What you are asked to do: The response should consist of the data below, copied exactly, with no pictures in it.

Dataset:

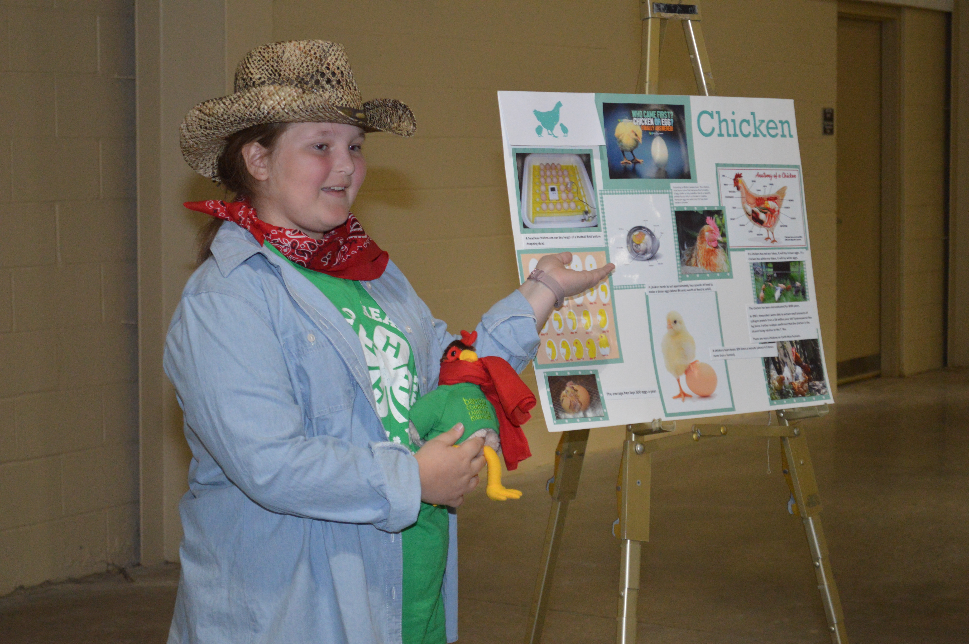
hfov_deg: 24.6
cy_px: 322
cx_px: 484
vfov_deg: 16.5
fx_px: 2219
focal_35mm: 82
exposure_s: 1/60
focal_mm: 55
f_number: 5.6
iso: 2000
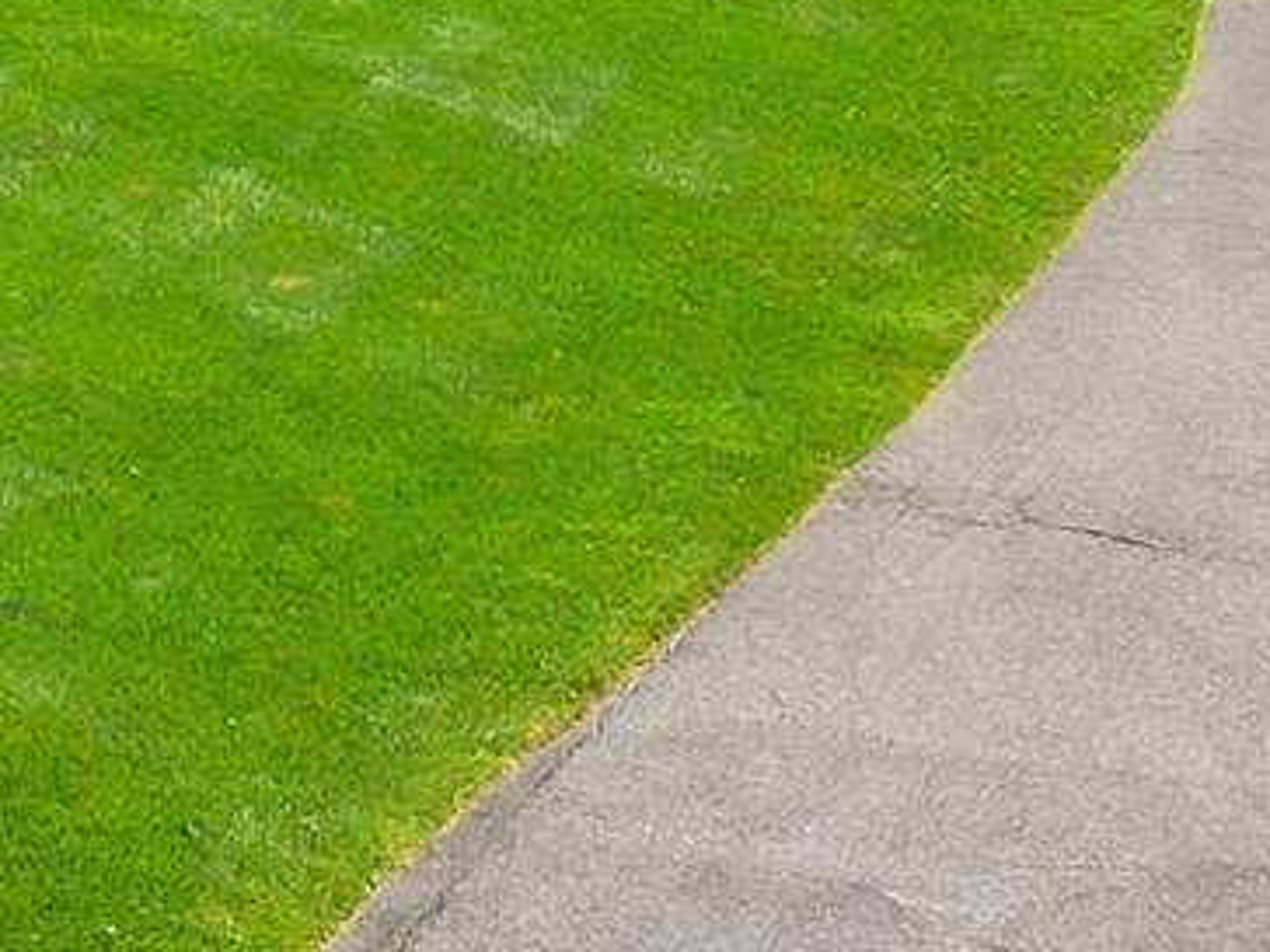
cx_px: -782
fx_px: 4953
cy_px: -694
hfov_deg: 13.5
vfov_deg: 10.4
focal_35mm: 135
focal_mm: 6.7
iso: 100
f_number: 1.7
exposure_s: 1/5000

Answer section:
hfov_deg: 24.6
cy_px: 322
cx_px: 484
vfov_deg: 16.5
fx_px: 2219
focal_35mm: 82
exposure_s: 1/60
focal_mm: 55
f_number: 5.6
iso: 2000
cx_px: -782
fx_px: 4953
cy_px: -694
hfov_deg: 13.5
vfov_deg: 10.4
focal_35mm: 135
focal_mm: 6.7
iso: 100
f_number: 1.7
exposure_s: 1/5000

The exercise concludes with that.